A True Story / Eric Valentine

June has anniversaries of some very important life events for me. On June 3, 1993 I graduated from UCLA. On June 4, 1994, I got married to my college sweetheart and witnessed my father have a stroke (literally) the same day. And June 5 is the birthdate of my wife who passed away from cancer at just 23 years of age. I can’t believe she’s been gone longer than she was old.

Lisa and I studied psychology together at UCLA, went to live and work in Japan together, and as 20-somethings battled through her chemotherapy sessions and the unfathomable pain bone cancer brings. We shared our first kiss on Valentine’s night 1992 and she took her last breath on Valentine’s night 1995. We had only three years together, but we were pretty much inseparable in that time.

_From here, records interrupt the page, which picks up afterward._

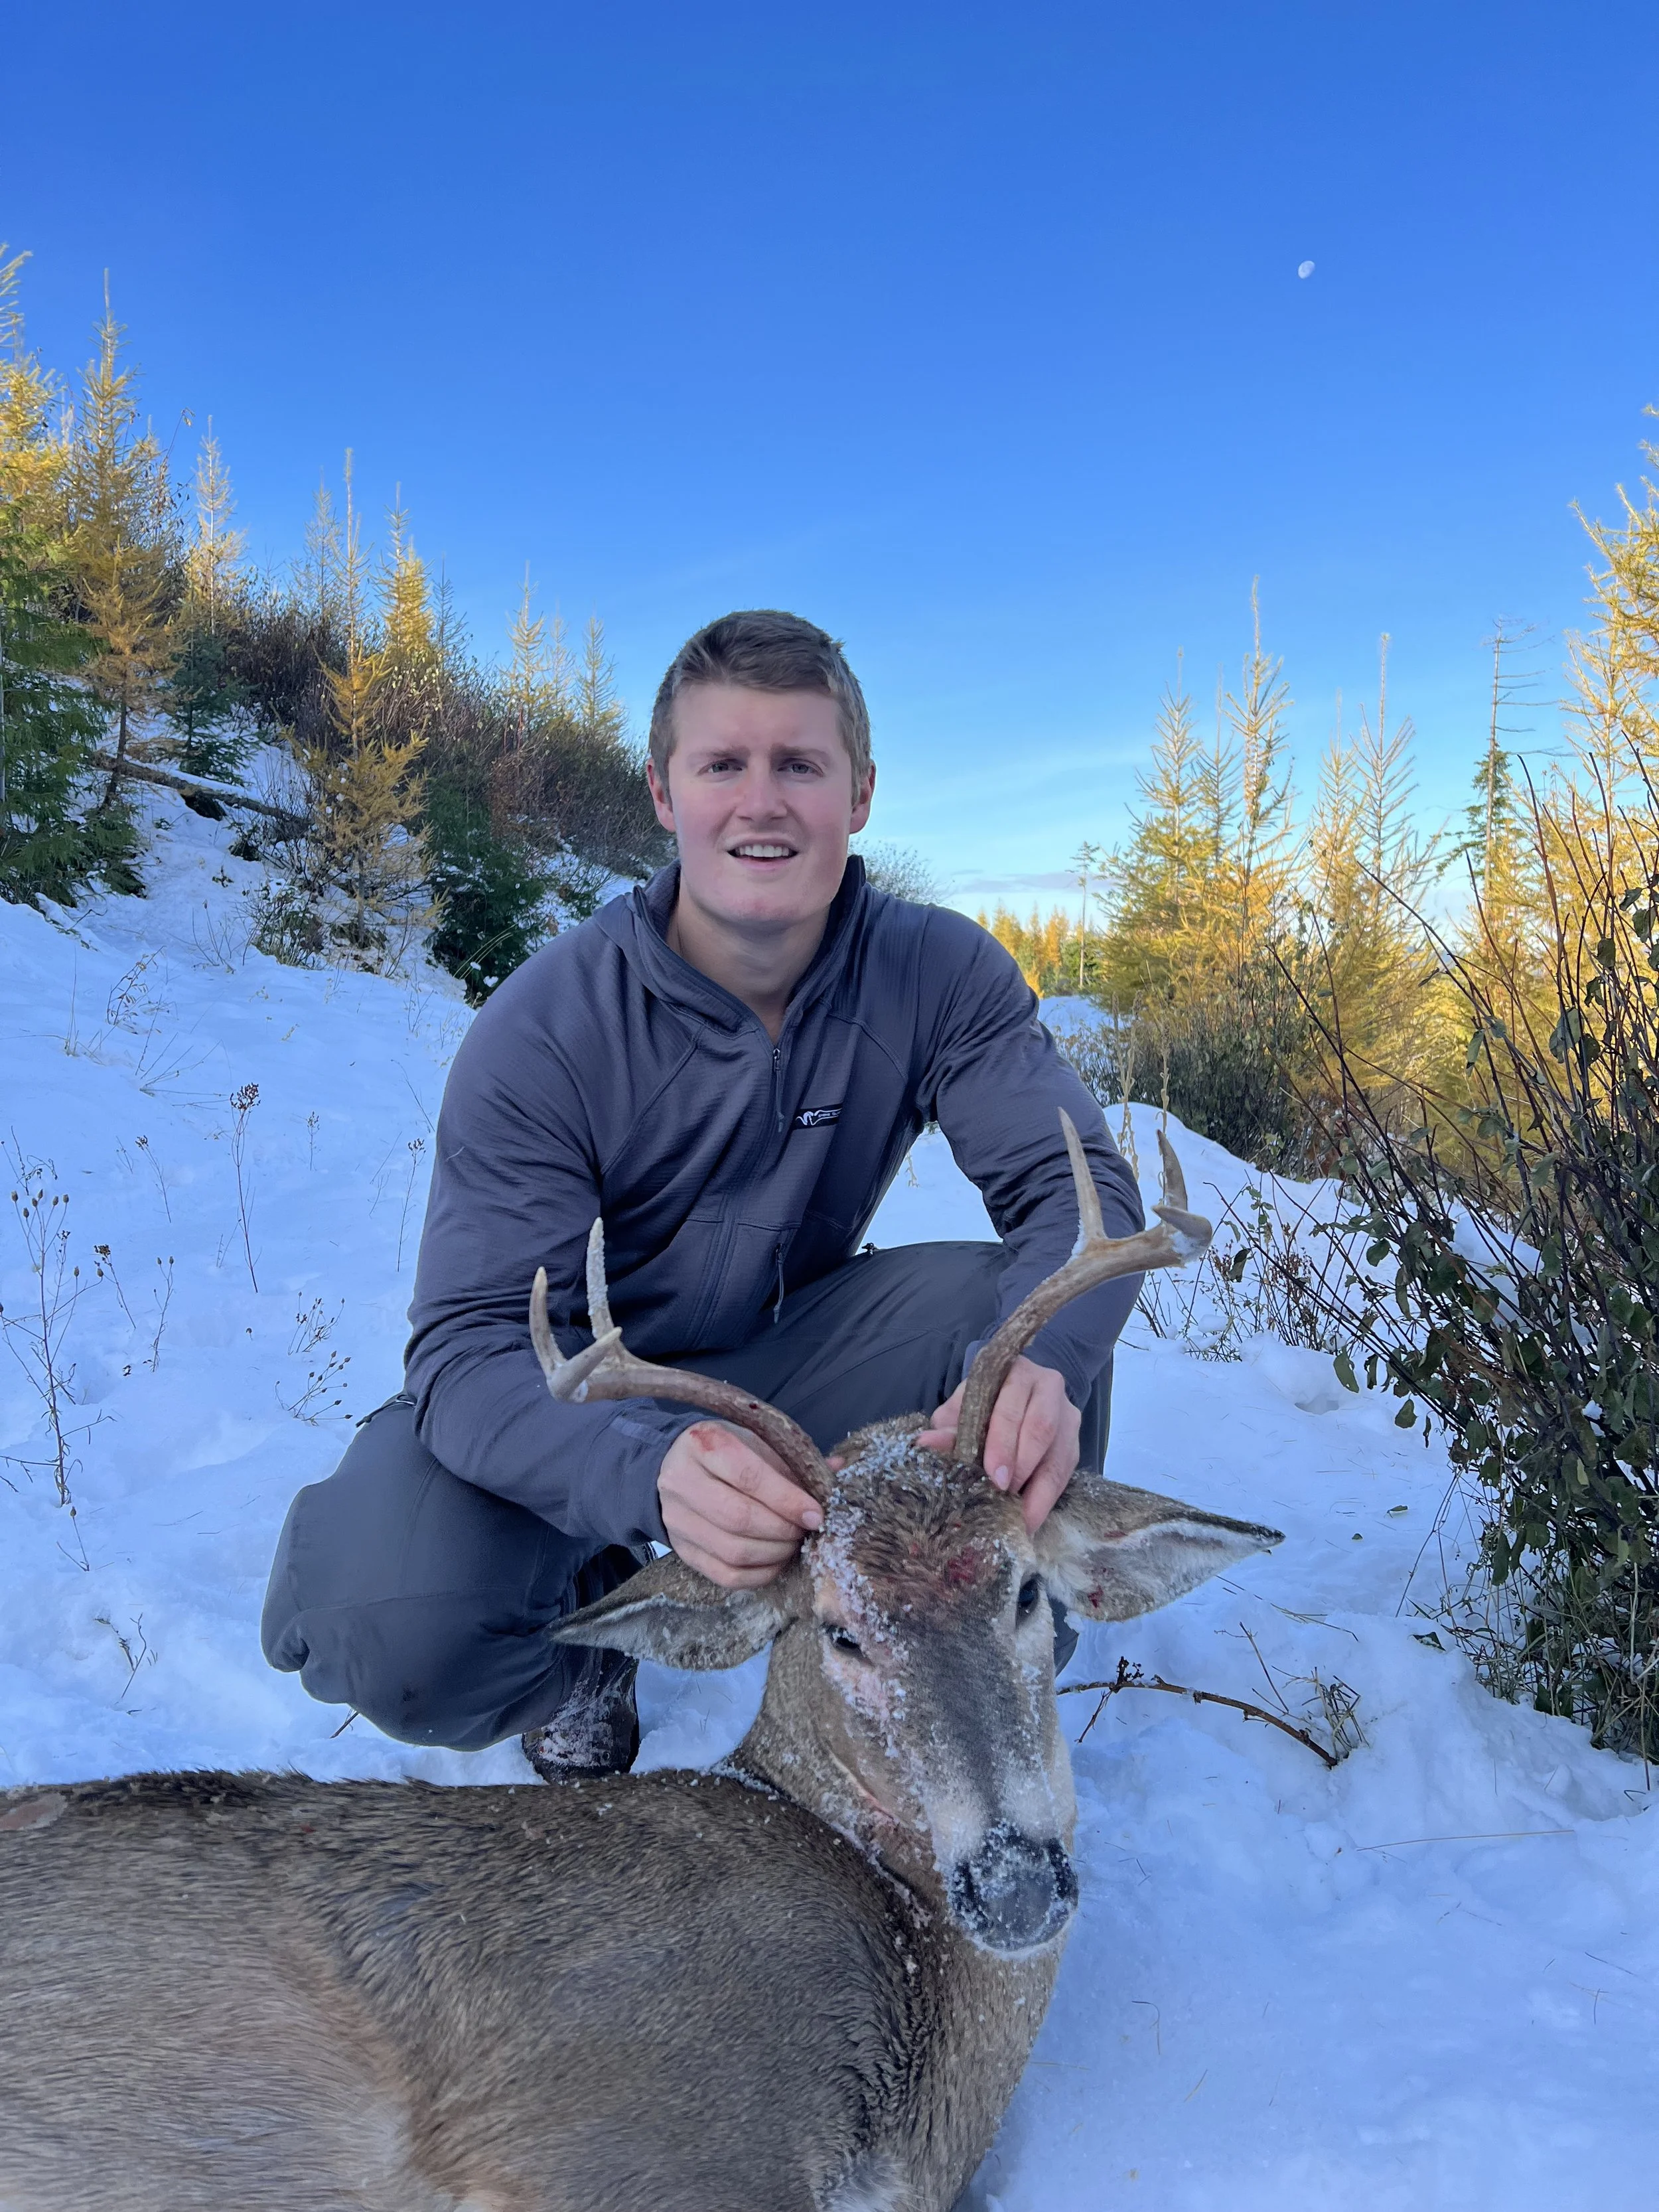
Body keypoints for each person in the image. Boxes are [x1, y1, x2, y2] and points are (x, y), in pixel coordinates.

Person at [261, 610, 1145, 1777]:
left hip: (793, 1356)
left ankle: (965, 1642)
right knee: (395, 1630)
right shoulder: (546, 1027)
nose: (761, 801)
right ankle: (592, 1659)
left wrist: (1038, 1370)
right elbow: (471, 1346)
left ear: (861, 793)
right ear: (665, 794)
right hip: (583, 1392)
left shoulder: (937, 972)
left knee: (1040, 1310)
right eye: (724, 764)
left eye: (800, 765)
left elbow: (1075, 1199)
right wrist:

I’ve tried to honestly investigate whether I think we’d still be together today had she not lost her battle with cancer. The romantic in me doesn’t want to fathom a reality where she and I would be exes, but a person can change a lot over the course of two dozen years and one of two marriages ends in divorce. Meanwhile, things in my life have always veered away from permanency. Jobs—including the ones I’ve enjoyed—have always ended on me, rarely by me. Relationships have never worked out. Friendships have had to end. I’ve moved seven times since being back from Japan. 

So the odds are, she and I would have changed too much to last. But my most honest conclusion is that we would still be together today. Here’s why.

“Change” is a loaded word. It implies a mere difference from before. Change can be nonlinear. One can change and then change back. One can change unintentionally. So I prefer to consider how she and I would have grown. Growth implies intentional development. It can be triggered by both negative and positive life events, but it strengthens and refines character. Couples work well when individuals inspire each other, not to change, but to grow. 

It all comes down to HOW the individuals inspire one another. Are they manipulating each other with anger or guilt? Are they communicating their needs and desires, hoping their partner catches on and realizing they may not? It’s that latter quality I think both of us had, but Lisa to the maximum degree. As passionate as she was, I saw her lose her temper just once. As perceptive as she was, she rarely triggered someone on purpose, and when she did, they usually deserved it. She knew how to say that soft, nourishing thing you weren’t expecting to hear in a harsh, loud world.

Lisa wasn’t perfect, but she was perfectly committed to emotional integrity and intellectual honesty. So I can’t fathom, especially after dealing with cancer together, an alternative reality where we could not have worked through whatever challenges would have come our way. I trusted her. And she had a way of speaking to my desire, not to simply please her, but to be my best self. 

Not a day goes by where I don’t think of her. And that’s not because I’m a hopeless romantic. Quite the opposite actually. Life presents real circumstances that require a humility to access a better part of one’s self, sometimes a template outside ourselves to help us aspire to something we currently are not. Lisa is that template for me, and I grow still today because of the quality time we spent together then.